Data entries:
........

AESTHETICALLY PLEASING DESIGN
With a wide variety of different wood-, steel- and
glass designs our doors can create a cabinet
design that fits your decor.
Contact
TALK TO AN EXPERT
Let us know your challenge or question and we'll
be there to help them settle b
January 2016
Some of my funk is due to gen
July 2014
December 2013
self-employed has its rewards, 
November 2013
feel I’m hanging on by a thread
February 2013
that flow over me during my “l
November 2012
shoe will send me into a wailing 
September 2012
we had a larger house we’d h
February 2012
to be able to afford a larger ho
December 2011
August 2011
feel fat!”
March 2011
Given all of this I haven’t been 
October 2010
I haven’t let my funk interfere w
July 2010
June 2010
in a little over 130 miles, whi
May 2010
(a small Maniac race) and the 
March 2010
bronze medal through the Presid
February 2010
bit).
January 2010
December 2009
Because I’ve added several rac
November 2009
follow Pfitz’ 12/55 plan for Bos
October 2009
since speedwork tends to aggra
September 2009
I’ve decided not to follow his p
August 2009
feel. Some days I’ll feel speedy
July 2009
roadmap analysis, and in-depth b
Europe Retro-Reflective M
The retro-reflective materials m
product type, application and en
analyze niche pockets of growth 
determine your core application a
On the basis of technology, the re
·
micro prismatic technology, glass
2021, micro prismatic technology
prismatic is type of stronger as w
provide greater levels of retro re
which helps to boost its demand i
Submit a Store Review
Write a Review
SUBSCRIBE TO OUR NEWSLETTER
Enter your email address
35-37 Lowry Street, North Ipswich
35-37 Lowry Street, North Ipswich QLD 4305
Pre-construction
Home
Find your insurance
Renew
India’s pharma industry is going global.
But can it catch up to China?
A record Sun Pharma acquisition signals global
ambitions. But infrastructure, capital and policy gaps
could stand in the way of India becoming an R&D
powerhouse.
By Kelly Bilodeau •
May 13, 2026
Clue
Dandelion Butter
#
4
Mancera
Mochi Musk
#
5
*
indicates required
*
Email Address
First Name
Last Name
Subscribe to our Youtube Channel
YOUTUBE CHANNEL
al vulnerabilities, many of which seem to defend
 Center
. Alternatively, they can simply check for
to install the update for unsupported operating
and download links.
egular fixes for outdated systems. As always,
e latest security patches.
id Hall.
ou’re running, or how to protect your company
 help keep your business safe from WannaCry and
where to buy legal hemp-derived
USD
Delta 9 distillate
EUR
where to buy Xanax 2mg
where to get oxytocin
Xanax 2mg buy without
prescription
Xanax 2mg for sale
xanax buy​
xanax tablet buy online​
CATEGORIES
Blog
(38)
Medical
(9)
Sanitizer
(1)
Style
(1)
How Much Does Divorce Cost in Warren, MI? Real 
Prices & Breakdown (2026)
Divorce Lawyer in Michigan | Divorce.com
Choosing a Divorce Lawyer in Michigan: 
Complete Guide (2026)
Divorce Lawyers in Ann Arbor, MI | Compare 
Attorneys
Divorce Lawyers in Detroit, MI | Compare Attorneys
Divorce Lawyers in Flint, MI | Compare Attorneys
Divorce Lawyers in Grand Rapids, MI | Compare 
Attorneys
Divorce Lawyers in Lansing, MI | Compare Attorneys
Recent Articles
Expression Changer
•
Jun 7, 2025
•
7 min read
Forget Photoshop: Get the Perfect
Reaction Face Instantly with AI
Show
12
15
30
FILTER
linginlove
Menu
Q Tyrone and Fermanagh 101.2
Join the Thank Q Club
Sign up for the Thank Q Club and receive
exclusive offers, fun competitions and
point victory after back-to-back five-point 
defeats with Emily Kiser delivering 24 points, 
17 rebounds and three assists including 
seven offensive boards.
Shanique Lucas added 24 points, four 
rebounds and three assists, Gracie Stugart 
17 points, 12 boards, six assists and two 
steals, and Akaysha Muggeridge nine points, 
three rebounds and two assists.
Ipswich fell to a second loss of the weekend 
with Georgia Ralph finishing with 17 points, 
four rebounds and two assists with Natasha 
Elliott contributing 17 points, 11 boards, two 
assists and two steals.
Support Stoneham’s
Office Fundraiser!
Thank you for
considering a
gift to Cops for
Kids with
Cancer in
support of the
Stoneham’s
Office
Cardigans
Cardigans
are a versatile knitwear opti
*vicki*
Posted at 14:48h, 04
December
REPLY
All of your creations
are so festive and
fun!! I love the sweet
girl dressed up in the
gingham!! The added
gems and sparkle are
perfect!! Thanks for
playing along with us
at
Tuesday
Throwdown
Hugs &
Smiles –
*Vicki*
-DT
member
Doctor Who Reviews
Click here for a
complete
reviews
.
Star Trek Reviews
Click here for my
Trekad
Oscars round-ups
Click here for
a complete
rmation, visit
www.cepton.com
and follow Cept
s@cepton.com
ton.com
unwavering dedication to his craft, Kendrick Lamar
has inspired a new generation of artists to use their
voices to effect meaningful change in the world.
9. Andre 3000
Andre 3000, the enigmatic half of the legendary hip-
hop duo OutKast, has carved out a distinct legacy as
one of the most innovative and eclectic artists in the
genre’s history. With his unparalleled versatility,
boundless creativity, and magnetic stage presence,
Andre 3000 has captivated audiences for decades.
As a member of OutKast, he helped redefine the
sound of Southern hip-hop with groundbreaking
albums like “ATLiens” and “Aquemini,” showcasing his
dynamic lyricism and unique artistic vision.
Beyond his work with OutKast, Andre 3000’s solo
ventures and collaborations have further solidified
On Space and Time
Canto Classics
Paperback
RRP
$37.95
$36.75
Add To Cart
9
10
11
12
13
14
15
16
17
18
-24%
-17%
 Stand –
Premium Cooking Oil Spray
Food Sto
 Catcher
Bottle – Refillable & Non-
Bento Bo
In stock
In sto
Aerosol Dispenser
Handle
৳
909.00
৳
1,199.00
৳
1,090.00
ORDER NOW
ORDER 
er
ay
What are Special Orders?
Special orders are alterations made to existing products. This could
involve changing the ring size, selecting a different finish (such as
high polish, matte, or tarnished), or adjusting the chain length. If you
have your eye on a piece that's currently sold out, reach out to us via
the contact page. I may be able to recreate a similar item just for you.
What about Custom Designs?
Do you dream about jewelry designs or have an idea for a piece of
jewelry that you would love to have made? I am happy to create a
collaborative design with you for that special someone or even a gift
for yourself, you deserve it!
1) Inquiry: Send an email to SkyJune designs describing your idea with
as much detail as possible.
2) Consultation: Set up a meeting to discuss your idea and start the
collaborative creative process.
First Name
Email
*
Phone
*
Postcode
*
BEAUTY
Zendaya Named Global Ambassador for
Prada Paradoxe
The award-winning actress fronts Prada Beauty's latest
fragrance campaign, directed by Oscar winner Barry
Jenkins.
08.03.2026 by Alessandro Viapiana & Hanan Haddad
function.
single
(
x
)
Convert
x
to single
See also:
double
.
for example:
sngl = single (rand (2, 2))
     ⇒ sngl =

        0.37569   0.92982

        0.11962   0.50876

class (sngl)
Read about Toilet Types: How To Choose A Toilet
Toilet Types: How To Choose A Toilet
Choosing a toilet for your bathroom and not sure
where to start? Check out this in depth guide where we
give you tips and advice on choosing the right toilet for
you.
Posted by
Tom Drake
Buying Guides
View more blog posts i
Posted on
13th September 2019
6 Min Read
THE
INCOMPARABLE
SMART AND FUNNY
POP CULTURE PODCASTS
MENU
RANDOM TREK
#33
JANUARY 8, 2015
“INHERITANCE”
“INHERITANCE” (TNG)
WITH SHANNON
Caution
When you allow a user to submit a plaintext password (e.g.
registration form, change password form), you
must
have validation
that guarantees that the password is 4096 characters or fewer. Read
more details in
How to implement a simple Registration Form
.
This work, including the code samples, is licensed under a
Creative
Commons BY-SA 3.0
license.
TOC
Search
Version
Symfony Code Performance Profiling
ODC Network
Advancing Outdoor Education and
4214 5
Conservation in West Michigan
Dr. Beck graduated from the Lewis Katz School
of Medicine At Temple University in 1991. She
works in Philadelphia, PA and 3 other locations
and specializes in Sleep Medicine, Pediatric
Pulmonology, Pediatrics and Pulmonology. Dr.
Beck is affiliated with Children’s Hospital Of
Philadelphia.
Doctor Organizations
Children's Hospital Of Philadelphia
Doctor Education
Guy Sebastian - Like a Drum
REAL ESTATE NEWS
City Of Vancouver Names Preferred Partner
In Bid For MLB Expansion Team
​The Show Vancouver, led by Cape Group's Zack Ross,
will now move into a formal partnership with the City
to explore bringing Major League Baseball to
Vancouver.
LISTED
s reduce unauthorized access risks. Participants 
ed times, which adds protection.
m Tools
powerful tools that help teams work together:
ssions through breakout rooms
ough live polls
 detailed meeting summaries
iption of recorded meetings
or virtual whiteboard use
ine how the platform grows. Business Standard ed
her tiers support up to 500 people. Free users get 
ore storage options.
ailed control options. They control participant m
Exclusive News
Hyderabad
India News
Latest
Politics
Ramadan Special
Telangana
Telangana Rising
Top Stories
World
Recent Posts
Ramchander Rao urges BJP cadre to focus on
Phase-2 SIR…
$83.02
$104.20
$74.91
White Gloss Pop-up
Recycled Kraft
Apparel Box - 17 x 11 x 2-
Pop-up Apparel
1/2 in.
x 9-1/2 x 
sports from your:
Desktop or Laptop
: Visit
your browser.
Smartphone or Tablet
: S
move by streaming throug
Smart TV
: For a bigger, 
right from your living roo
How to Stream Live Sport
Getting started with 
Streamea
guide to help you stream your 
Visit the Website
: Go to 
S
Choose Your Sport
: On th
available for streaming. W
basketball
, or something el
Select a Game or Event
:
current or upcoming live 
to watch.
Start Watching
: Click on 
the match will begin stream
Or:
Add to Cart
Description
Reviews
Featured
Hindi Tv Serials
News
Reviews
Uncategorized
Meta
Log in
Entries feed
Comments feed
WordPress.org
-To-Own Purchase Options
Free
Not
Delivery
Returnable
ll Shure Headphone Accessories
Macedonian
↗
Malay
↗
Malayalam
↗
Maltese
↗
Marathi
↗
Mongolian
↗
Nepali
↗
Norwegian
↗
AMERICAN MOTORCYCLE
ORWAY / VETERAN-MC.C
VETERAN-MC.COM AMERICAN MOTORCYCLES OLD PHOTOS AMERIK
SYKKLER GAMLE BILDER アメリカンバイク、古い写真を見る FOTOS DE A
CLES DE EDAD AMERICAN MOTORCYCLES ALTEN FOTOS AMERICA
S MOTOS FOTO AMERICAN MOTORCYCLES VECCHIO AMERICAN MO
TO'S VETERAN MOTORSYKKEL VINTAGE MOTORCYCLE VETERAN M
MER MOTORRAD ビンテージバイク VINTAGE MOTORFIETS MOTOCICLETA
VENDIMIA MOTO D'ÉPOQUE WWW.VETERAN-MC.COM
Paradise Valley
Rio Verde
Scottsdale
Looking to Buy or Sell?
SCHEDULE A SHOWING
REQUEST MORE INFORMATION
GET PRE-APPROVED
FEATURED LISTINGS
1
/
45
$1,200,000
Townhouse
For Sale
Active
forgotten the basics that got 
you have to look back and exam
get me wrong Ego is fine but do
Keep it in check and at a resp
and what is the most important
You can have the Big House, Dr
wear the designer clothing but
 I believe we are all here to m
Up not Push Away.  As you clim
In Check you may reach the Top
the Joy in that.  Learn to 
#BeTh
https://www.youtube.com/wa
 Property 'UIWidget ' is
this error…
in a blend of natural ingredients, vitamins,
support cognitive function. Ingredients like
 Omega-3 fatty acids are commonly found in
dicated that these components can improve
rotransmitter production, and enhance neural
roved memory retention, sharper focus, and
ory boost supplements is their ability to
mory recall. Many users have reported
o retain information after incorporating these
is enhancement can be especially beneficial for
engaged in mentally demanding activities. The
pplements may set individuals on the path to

........

== Directions for this task ==
Reproduce verbatim the lines in the records from the line with "class (sngl)" to the line with "When you allow", including both of those lines.

== Answer to this problem ==
class (sngl)
Read about Toilet Types: How To Choose A Toilet
Toilet Types: How To Choose A Toilet
Choosing a toilet for your bathroom and not sure
where to start? Check out this in depth guide where we
give you tips and advice on choosing the right toilet for
you.
Posted by
Tom Drake
Buying Guides
View more blog posts i
Posted on
13th September 2019
6 Min Read
THE
INCOMPARABLE
SMART AND FUNNY
POP CULTURE PODCASTS
MENU
RANDOM TREK
#33
JANUARY 8, 2015
“INHERITANCE”
“INHERITANCE” (TNG)
WITH SHANNON
Caution
When you allow a user to submit a plaintext password (e.g.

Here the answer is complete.